We were reviewing the social media accounts of a student athlete this week – a college Division 1 football player who will likely be drafted into the pros next year. We aren’t going to divulge who it is, but let us tell you what we found.
- One Twitter account (public), open since April 2011, 24,700 tweets
- Two Instagram accounts (public), 330 pictures and videos posted
- 3 Facebook accounts (all private), two of which are probably the victim of forgotten passwords
- One Vine account (public)
- One YouTube account (public)
We found lots of profanity, and a number of crude sexual references, but overall this looks like a good kid to us, if somewhat immature. Our question is, how does he have the time to balance his sports training, personal life and go to school?
His Twitter account alone is a huge undertaking. 24,700 tweets in 61 months add up to him tweeting on average 13 times per day.
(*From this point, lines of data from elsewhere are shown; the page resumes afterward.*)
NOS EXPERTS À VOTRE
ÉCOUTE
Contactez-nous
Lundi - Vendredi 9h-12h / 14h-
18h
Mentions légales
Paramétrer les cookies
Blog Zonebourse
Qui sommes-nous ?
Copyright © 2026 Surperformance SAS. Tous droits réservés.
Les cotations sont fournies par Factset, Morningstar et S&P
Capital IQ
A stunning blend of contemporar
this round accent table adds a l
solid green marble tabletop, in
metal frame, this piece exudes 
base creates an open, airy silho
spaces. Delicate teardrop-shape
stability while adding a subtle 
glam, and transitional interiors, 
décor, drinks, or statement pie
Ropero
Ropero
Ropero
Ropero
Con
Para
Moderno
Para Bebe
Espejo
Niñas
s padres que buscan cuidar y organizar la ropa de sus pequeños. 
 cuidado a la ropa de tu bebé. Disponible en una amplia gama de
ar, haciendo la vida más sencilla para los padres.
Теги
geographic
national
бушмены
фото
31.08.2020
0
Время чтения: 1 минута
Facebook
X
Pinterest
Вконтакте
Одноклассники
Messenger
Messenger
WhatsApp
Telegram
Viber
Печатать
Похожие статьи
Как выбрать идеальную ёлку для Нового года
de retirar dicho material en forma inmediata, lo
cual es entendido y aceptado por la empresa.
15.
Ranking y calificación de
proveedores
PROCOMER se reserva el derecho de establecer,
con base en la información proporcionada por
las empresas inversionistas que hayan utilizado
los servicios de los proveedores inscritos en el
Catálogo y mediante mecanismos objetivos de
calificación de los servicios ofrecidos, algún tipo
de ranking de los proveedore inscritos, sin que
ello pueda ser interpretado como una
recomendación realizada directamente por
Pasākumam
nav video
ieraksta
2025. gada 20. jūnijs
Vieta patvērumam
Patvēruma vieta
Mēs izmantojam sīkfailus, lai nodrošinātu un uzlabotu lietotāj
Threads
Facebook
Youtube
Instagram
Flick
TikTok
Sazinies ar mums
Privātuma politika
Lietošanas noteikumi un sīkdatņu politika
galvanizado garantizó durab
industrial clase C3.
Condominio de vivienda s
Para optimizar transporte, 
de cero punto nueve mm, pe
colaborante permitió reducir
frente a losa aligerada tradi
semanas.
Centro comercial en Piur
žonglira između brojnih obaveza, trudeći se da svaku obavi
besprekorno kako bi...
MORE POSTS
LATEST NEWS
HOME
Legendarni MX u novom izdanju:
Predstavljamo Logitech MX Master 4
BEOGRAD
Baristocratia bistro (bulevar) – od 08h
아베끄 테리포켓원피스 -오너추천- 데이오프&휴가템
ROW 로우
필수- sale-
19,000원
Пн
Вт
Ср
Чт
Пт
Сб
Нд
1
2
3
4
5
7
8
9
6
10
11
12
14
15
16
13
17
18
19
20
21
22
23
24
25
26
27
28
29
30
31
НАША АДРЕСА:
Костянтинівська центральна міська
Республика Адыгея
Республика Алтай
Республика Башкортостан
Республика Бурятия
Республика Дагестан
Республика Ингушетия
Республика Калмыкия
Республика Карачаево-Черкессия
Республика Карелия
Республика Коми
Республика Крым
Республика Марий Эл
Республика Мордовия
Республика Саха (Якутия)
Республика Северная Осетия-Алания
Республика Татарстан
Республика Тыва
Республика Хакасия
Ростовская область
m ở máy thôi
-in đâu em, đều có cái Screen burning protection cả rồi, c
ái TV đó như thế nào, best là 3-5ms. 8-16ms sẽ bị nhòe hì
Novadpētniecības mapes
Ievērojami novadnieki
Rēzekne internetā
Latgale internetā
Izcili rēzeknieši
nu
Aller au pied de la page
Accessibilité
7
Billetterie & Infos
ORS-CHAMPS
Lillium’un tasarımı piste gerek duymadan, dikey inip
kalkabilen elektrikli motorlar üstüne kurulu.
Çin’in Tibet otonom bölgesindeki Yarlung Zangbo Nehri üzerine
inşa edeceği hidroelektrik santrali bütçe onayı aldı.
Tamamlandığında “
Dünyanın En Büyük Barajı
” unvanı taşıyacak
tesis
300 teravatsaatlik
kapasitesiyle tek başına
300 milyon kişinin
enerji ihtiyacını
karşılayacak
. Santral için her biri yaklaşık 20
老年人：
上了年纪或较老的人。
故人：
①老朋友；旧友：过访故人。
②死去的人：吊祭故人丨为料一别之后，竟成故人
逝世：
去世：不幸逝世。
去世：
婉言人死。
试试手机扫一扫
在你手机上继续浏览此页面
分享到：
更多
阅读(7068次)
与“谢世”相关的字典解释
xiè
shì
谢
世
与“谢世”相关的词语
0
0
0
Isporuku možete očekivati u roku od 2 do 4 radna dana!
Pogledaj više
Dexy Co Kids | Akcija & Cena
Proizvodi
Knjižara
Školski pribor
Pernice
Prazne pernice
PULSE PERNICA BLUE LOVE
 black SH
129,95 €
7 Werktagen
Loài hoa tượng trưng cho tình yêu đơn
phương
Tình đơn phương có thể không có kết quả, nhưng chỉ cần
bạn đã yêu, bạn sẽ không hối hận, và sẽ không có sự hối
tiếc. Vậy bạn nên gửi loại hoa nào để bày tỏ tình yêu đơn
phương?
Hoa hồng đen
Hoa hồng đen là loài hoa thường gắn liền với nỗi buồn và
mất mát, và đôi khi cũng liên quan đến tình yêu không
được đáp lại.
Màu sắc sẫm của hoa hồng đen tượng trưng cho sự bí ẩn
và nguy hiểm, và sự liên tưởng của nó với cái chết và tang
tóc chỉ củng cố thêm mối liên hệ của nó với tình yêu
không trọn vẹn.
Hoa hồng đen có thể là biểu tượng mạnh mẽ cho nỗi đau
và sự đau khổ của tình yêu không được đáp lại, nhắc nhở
Many of the tweets were replies to others, so he is clearly spending time reading what others are posting. Hundreds of his tweets include images, so he is spending time curating those pictures.
If you’re the parent of a high school athlete, this is what might be in store for your kid. In addition, in terms of social media overload, things are about to get worse. The NCAA changed its rules earlier this month for football and a handful of other sports, and starting in August coaches will be able to contact recruits electronically as often as they want, via text messaging or social media (some exceptions apply).
We assume that the player above uses his social media accounts to build his profile as a star athlete, connect with fans and friends, read about what is going on with his sport and team and generally to have fun. Now athletes will be open to being contacted by coaches and scouts 24×7.
The 4 and 5-star recruits are going to be contacted no matter what, but what about the above average high school athlete. Sure, a scholarship would be nice, but is it worth making social media a full time job? We don’t think so. Only 1 in 41 high school football players go on to play Division 1 football, and not all of them get scholarship. The odds of a high school player making it to the NFL are 1 out of 600.
Set some limits for your teen if and when the messages from coaches start rolling in. Make sure that the schoolwork gets done. Help him find balance in his life so he doesn’t get overwhelmed.